On se forme l'esprit et le sentiment par les conversations, Pascal

mardi 9 septembre 2008

Violences incomparables

Laquelle de ces deux expressions de la violence, l'une naturelle - le déchaînement de la mer en Bretagne lors de la tempête de 2007 - l'autre, celle des hommes se livrant, en Chine, aux plus atroces brutalités pour dépecer les animaux de leur fourrure - est la pire ? Est-il seulement besoin de poser la question, comme si il y avait une comparaison possible entre l'une et l'autre et qu'elles relevaient du même genre. L'une produit le sentiment de ce que Kant appelle le "sublime dynamique" : informe, sauvage, terrifiant, il nous fait accéder à l'infini et considérer comme dérisoires "les petites choses dont nous nous inquiétons", l'autre engendre un sentiment de honte, de répulsion et de profond dégoût envers ce dont les hommes sont capables. Si la première nous élève, la seconde nous abaisse, et au plus bas, quoique de ces deux formes de violence nous puissions être victimes. On peut périr en mer ou être tué par une brute (ou par un régime) qui nous a réduit au rang d'animal - au reste traiter ainsi les animaux est une dégradation de notre propre humanité - mais parler de la violence, en général, ne signifie rien.

video

La deuxième vidéo est présentée sur le site PETA France (Pour un traitement éthique des animaux), mais soyez avertis qu'elle est à la limite du supportable, la découpe de la fourrure se faisant sur des animaux martyrisés encore en vie. Il n'est pas besoin d'être un défenseur inconditionnel du droit des animaux pour dénoncer ces actes de pure barbarie, précisément parce que c'est de cela dont il s'agit : une manifestation de la barbarie humaine. Qu'elle soit le fait de fermiers chinois ne change rien à l'affaire, la mise à mort industrielle des poulets, des boeufs ou des veaux dans nos abattoirs se fait parfois dans des conditions qui ne sont pas moins atroces.

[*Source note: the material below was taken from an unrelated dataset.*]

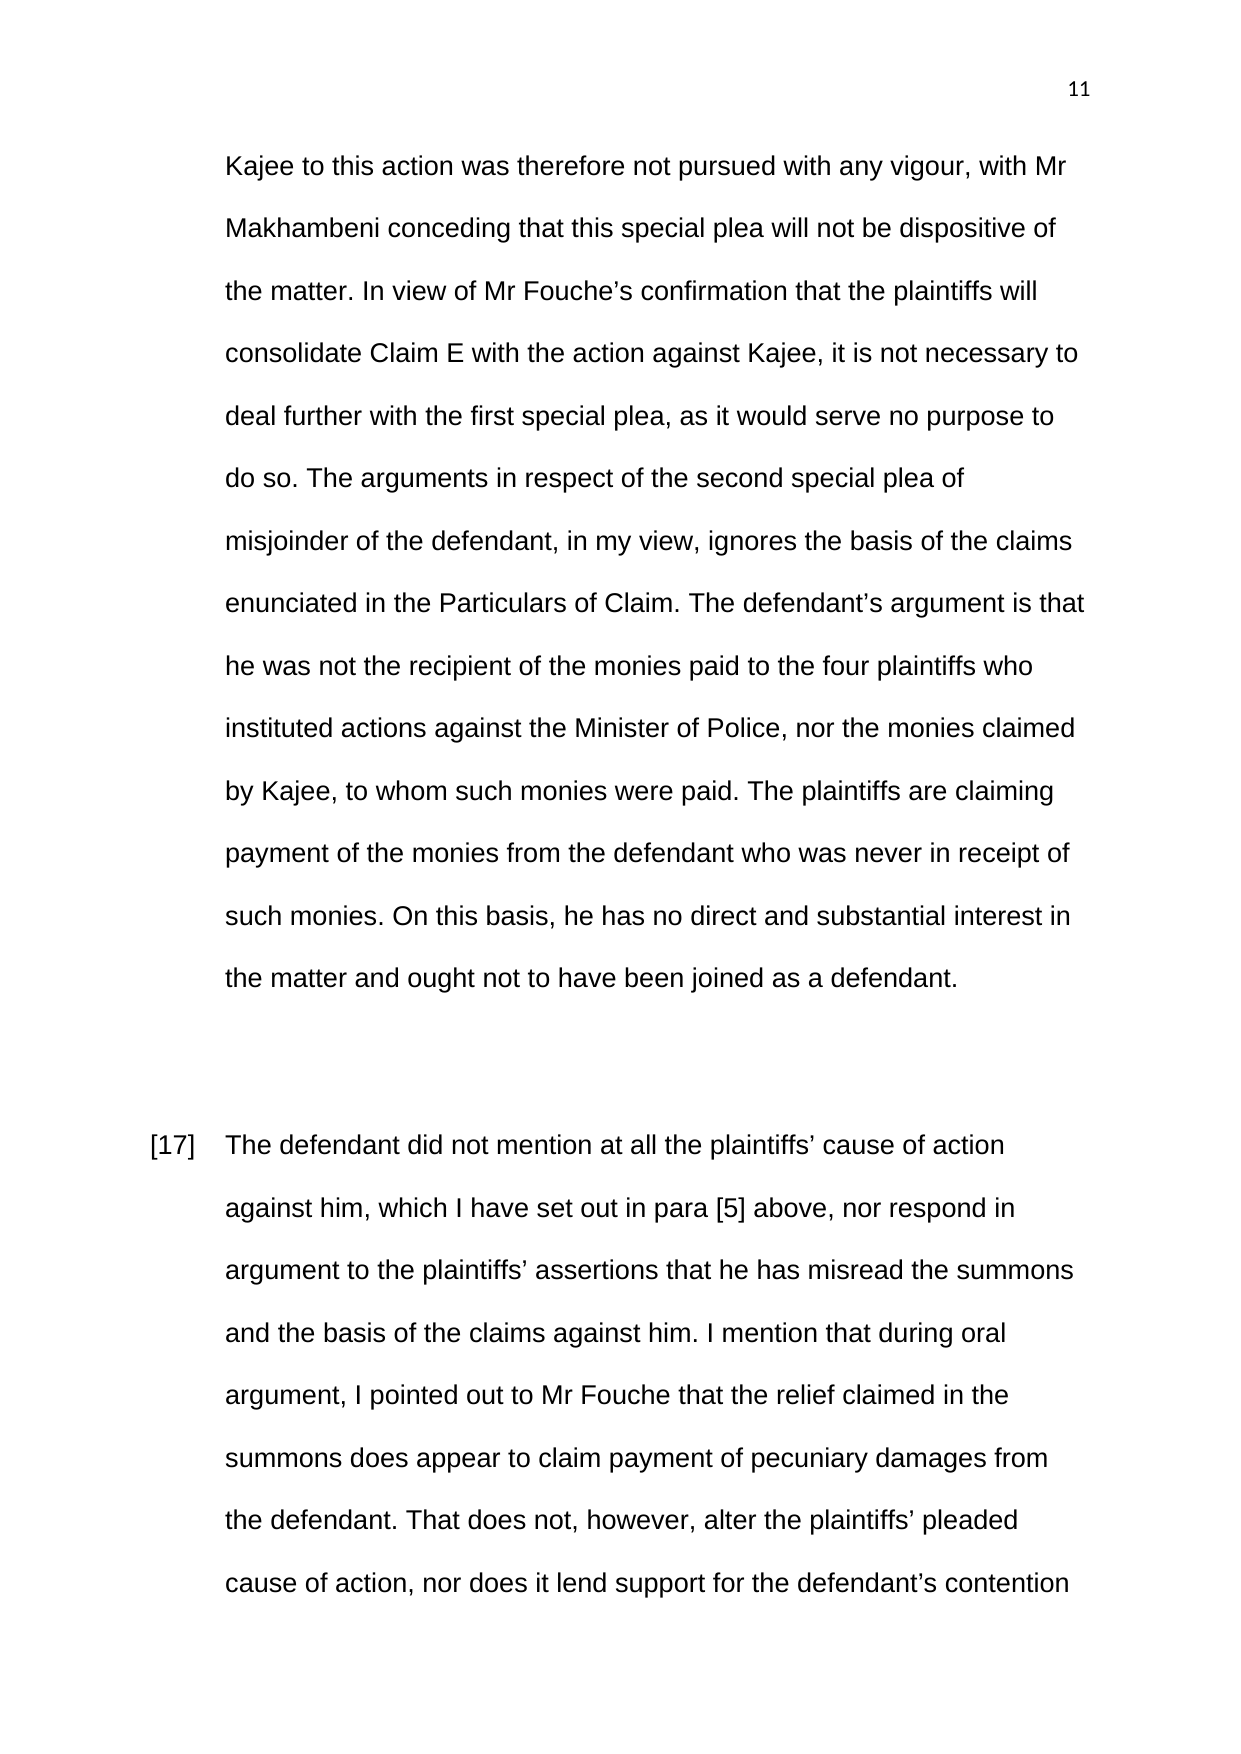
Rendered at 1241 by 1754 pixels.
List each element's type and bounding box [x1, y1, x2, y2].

text [150, 150, 1090, 994]
text [150, 1129, 1090, 1598]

Pledge to go fur-free at PETA.org.

  • www.petafrance.com


  • Je remercie Gwendolyn et Stéphane de m'avoir envoyé ces images dont la confrontation nous montre que les notions, vidées des réalités effectives qu'elles désignent, ne sont que des mots creux.
    Allez croire après cela qu'il n'y aura ni jugement ni sanction, s'agirait-il d'un simple postulat que la raison pose et demande. Il serait injuste, absurde ou tout simplement "inconvenant" que les hommes ne soient pas un jour mis face à leurs actes et à leurs conséquences, dans l'au-delà ou dans une autre vie. Du moins une telle impunité aurait-elle quelque chose de désespérant, à quoi il n'est pas si aisé de se résoudre.